# What the task asks
Print the listing from its top line through the line containing "right wrist: (32, 140, 6)", nothing more, and leave out the pictures.

# Extracted entries
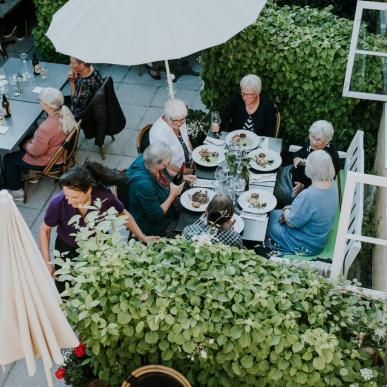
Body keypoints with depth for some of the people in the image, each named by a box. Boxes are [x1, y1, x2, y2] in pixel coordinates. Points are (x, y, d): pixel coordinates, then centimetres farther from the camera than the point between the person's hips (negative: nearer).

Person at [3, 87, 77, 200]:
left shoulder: (46, 128, -40)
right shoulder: (65, 113, -16)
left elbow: (35, 151, -24)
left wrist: (25, 144, -3)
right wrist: (32, 140, 6)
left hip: (48, 162, -8)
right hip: (60, 152, 8)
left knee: (8, 159, 12)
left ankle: (16, 191, 29)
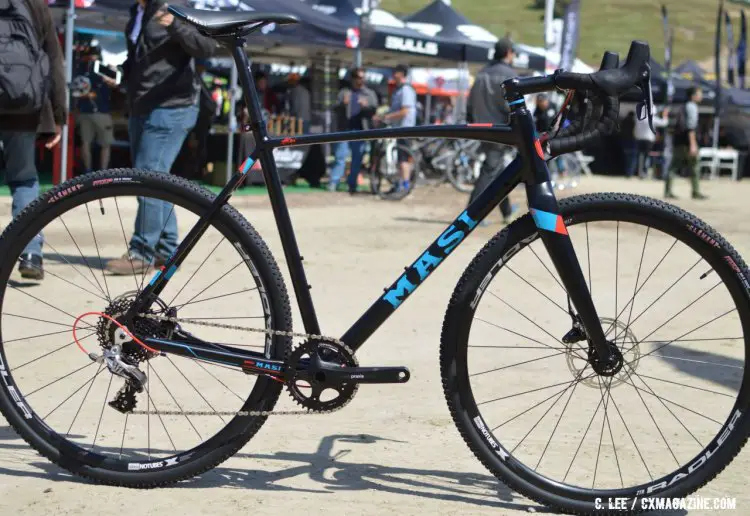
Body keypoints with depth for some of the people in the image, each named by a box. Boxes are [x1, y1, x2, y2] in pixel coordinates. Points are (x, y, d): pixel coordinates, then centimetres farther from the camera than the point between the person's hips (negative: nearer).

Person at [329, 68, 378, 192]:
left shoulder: (370, 94, 13)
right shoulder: (344, 92, 12)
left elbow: (374, 111, 3)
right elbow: (336, 108, 4)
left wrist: (366, 106, -18)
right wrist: (343, 104, -18)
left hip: (360, 130, 1)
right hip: (344, 129, -1)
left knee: (357, 159, 1)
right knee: (340, 156, -5)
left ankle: (352, 185, 8)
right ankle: (333, 183, -5)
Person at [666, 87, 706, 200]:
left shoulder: (684, 107, 20)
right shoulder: (692, 107, -8)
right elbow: (691, 127, -17)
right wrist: (693, 144, -21)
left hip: (678, 140, 9)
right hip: (687, 141, -9)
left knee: (674, 166, 5)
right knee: (694, 167, -1)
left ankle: (667, 191, 0)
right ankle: (696, 192, 2)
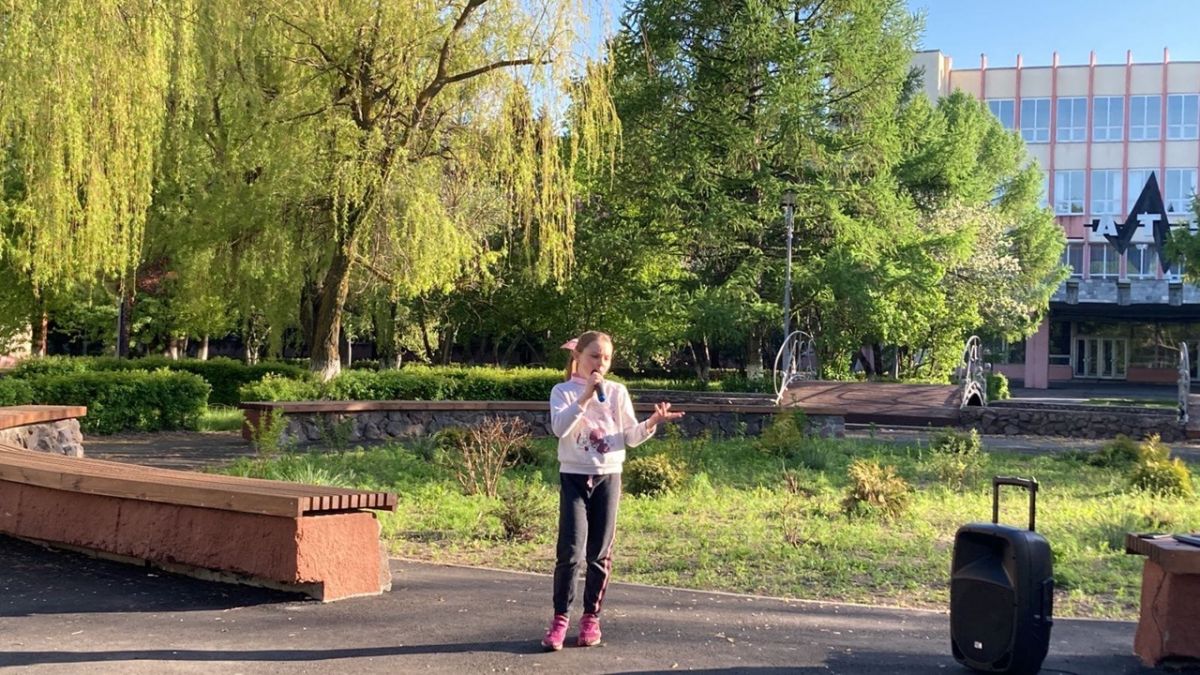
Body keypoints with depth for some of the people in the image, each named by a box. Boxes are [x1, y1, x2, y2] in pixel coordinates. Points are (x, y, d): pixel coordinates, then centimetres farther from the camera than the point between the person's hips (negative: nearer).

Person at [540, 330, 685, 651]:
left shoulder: (617, 392, 5)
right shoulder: (563, 391, -1)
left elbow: (629, 437, 3)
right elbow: (559, 428, -18)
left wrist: (652, 423, -15)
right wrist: (585, 397, -25)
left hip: (609, 476, 2)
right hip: (574, 476, -2)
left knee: (600, 553, 6)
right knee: (571, 551, -9)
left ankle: (591, 618, 18)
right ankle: (560, 619, 3)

# Answer to this task
Body keypoints with depth for some of the people in the image, each named by a box. Boxes are [x1, y1, x2, y2] in pixel coordinates. Points are (x, y, d): pixel coordinates, then centimetres farther from the camera than the point between the person's hips (negative: nearer).

Person at [3, 87, 77, 200]:
left shoulder: (46, 128, -40)
right shoulder: (65, 113, -16)
left elbow: (35, 151, -24)
left wrist: (25, 144, -3)
right wrist: (32, 140, 6)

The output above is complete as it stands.